Materials provided
■ ■ ■ ■ ■ ■ ■

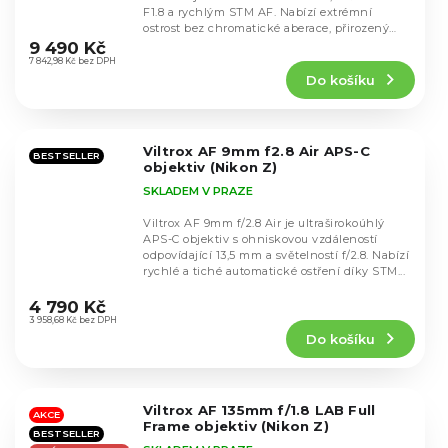
F1.8 a rychlým STM AF. Nabízí extrémní
Průměrné
ostrost bez chromatické aberace, přirozený
hodnocení
bokeh a...
9 490 Kč
produktu
7 842,98 Kč bez DPH
Do košíku
je
5,0
z
5
Viltrox AF 9mm f2.8 Air APS-C
hvězdiček.
BESTSELLER
objektiv (Nikon Z)
SKLADEM V PRAZE
Viltrox AF 9mm f/2.8 Air je ultraširokoúhlý
APS-C objektiv s ohniskovou vzdáleností
odpovídající 13,5 mm a světelností f/2.8. Nabízí
rychlé a tiché automatické ostření díky STM...
Průměrné
hodnocení
4 790 Kč
produktu
3 958,68 Kč bez DPH
Do košíku
je
4,8
z
5
Viltrox AF 135mm f/1.8 LAB Full
hvězdiček.
AKCE
Frame objektiv (Nikon Z)
BESTSELLER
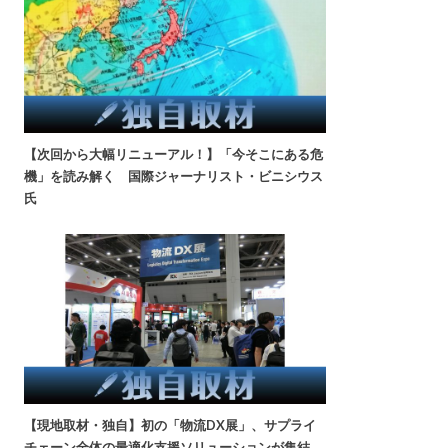
【次回から大幅リニューアル！】「今そこにある危
機」を読み解く 国際ジャーナリスト・ビニシウス
氏
【現地取材・独自】初の「物流DX展」、サプライ
チェーン全体の最適化支援ソリューションが集結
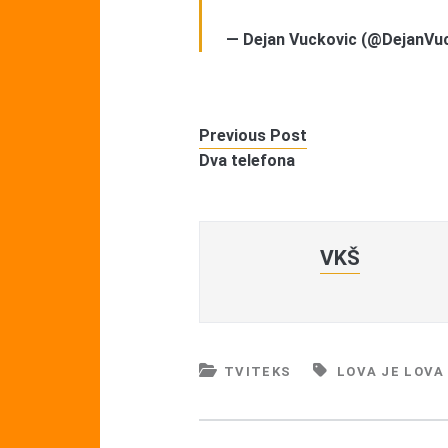
— Dejan Vuckovic (@DejanVu
Previous Post
Dva telefona
VKŠ
TVITEKS
LOVA JE LOVA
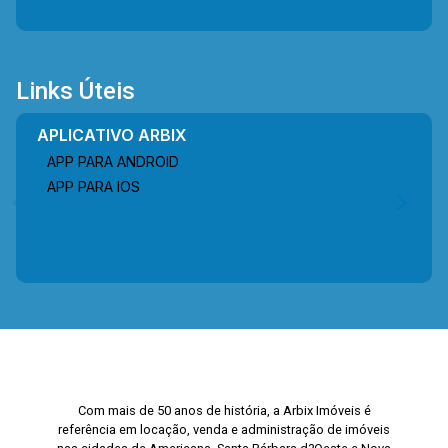
Links Úteis
APLICATIVO ARBIX
APP PARA ANDROID
APP PARA IOS
Com mais de 50 anos de história, a Arbix Imóveis é
referência em locação, venda e administração de imóveis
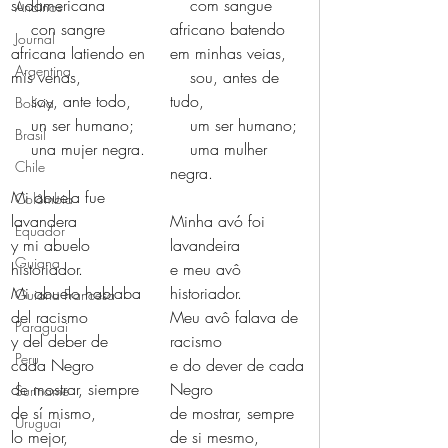
sudamericana
    com sangue 
Andinos
    con sangre 
africano batendo 
Journal
africana latiendo en 
em minhas veias,
Argentina
mis venas,
    sou, antes de 
    soy, ante todo,
tudo,
Bolívia
    un ser humano;
    um ser humano;
Brasil
    una mujer negra.
    uma mulher 
Chile
negra.
Mi abuela fue 
Colômbia
lavandera
Minha avó foi 
Equador
y mi abuelo 
lavandeira
Guiana
historiador.
e meu avô 
Mi abuelo hablaba 
historiador.
Guiana Francesa
del racismo
Meu avô falava de 
Paraguai
y del deber de 
racismo
Peru
cada Negro
e do dever de cada 
de mostrar, siempre 
Negro
Suriname
de sí mismo,
de mostrar, sempre 
Uruguai
lo mejor,
de si mesmo,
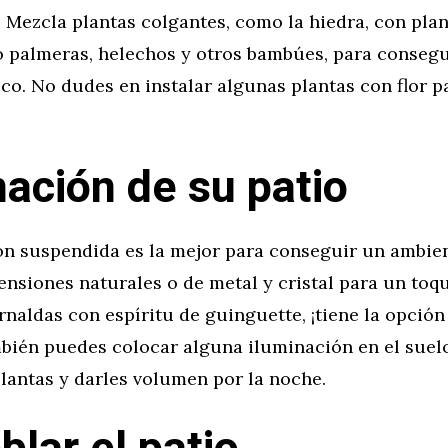
 Mezcla plantas colgantes, como la hiedra, con plan
 palmeras, helechos y otros bambúes, para consegu
co. No dudes en instalar algunas plantas con flor p
nación de su patio
ón suspendida es la mejor para conseguir un ambien
ensiones naturales o de metal y cristal para un toqu
rnaldas con espíritu de guinguette, ¡tiene la opción
mbién puedes colocar alguna iluminación en el suel
plantas y darles volumen por la noche.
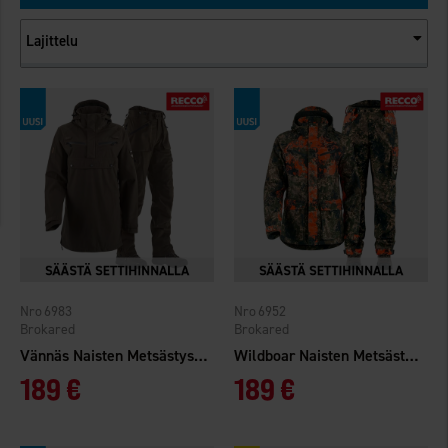
Lajittelu
6983
6952
Brokared
Brokared
Vännäs Naisten Metsästyspuku
Wildboar Naisten Metsästyspuku
189 €
189 €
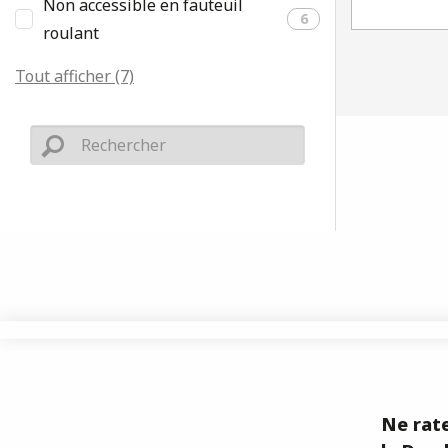
Non accessible en fauteuil
6
roulant
Tout afficher (7)
Ne rate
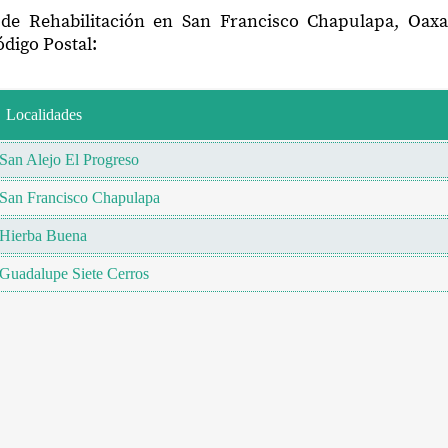
 de Rehabilitación en San Francisco Chapulapa, Oax
digo Postal:
Localidades
San Alejo El Progreso
San Francisco Chapulapa
Hierba Buena
Guadalupe Siete Cerros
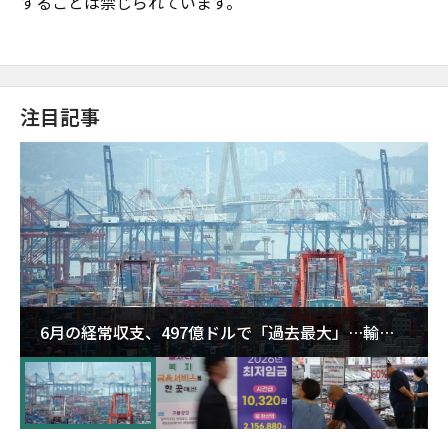
することは禁じられています。
注目記事
6月の経常収支、497億ドルで「過去最大」…輸出
が初の1000億ドル突破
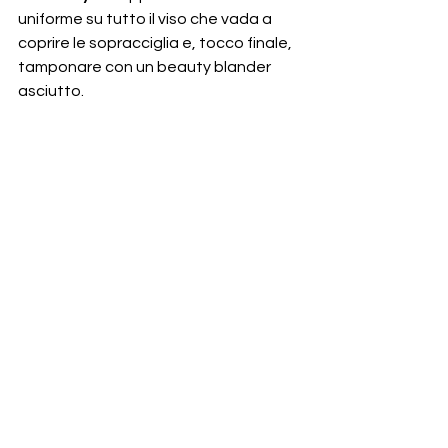
uniforme su tutto il viso che vada a 
coprire le sopracciglia e, tocco finale, 
tamponare con un beauty blander 
asciutto.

■ ■ ■ ■ ■ ■ ■

Exercise requirements
Return the text read from each of the entries above, reproducing every line unchanged and in its original order. Omit the pictures.

Result
F1.8 a rychlým STM AF. Nabízí extrémní
Průměrné
ostrost bez chromatické aberace, přirozený
hodnocení
bokeh a...
9 490 Kč
produktu
7 842,98 Kč bez DPH
Do košíku
je
5,0
z
5
Viltrox AF 9mm f2.8 Air APS-C
hvězdiček.
BESTSELLER
objektiv (Nikon Z)
SKLADEM V PRAZE
Viltrox AF 9mm f/2.8 Air je ultraširokoúhlý
APS-C objektiv s ohniskovou vzdáleností
odpovídající 13,5 mm a světelností f/2.8. Nabízí
rychlé a tiché automatické ostření díky STM...
Průměrné
hodnocení
4 790 Kč
produktu
3 958,68 Kč bez DPH
Do košíku
je
4,8
z
5
Viltrox AF 135mm f/1.8 LAB Full
hvězdiček.
AKCE
Frame objektiv (Nikon Z)
BESTSELLER
【次回から大幅リニューアル！】「今そこにある危
機」を読み解く 国際ジャーナリスト・ビニシウス
氏
【現地取材・独自】初の「物流DX展」、サプライ
チェーン全体の最適化支援ソリューションが集結
— Dejan Vuckovic (@DejanVu
Previous Post
Dva telefona
VKŠ
TVITEKS
LOVA JE LOVA
Links Úteis
APLICATIVO ARBIX
APP PARA ANDROID
APP PARA IOS
Com mais de 50 anos de história, a Arbix Imóveis é
referência em locação, venda e administração de imóveis
sudamericana
    com sangue 
Andinos
    con sangre 
africano batendo 
Journal
africana latiendo en 
em minhas veias,
Argentina
mis venas,
    sou, antes de 
    soy, ante todo,
tudo,
Bolívia
    un ser humano;
    um ser humano;
Brasil
    una mujer negra.
    uma mulher 
Chile
negra.
Mi abuela fue 
Colômbia
lavandera
Minha avó foi 
Equador
y mi abuelo 
lavandeira
Guiana
historiador.
e meu avô 
Mi abuelo hablaba 
historiador.
Guiana Francesa
del racismo
Meu avô falava de 
Paraguai
y del deber de 
racismo
Peru
cada Negro
e do dever de cada 
de mostrar, siempre 
Negro
Suriname
de sí mismo,
de mostrar, sempre 
Uruguai
lo mejor,
de si mesmo,
 Mezcla plantas colgantes, como la hiedra, con plan
 palmeras, helechos y otros bambúes, para consegu
co. No dudes en instalar algunas plantas con flor p
nación de su patio
ón suspendida es la mejor para conseguir un ambien
ensiones naturales o de metal y cristal para un toqu
rnaldas con espíritu de guinguette, ¡tiene la opción
mbién puedes colocar alguna iluminación en el suel
plantas y darles volumen por la noche.
Lajittelu
6983
6952
Brokared
Brokared
Vännäs Naisten Metsästyspuku
Wildboar Naisten Metsästyspuku
189 €
189 €
Non accessible en fauteuil
6
roulant
Tout afficher (7)
Ne rate
 de Rehabilitación en San Francisco Chapulapa, Oax
digo Postal:
Localidades
San Alejo El Progreso
San Francisco Chapulapa
Hierba Buena
Guadalupe Siete Cerros
することは禁じられています。
注目記事
6月の経常収支、497億ドルで「過去最大」…輸出
が初の1000億ドル突破
uniforme su tutto il viso che vada a 
coprire le sopracciglia e, tocco finale, 
tamponare con un beauty blander 
asciutto.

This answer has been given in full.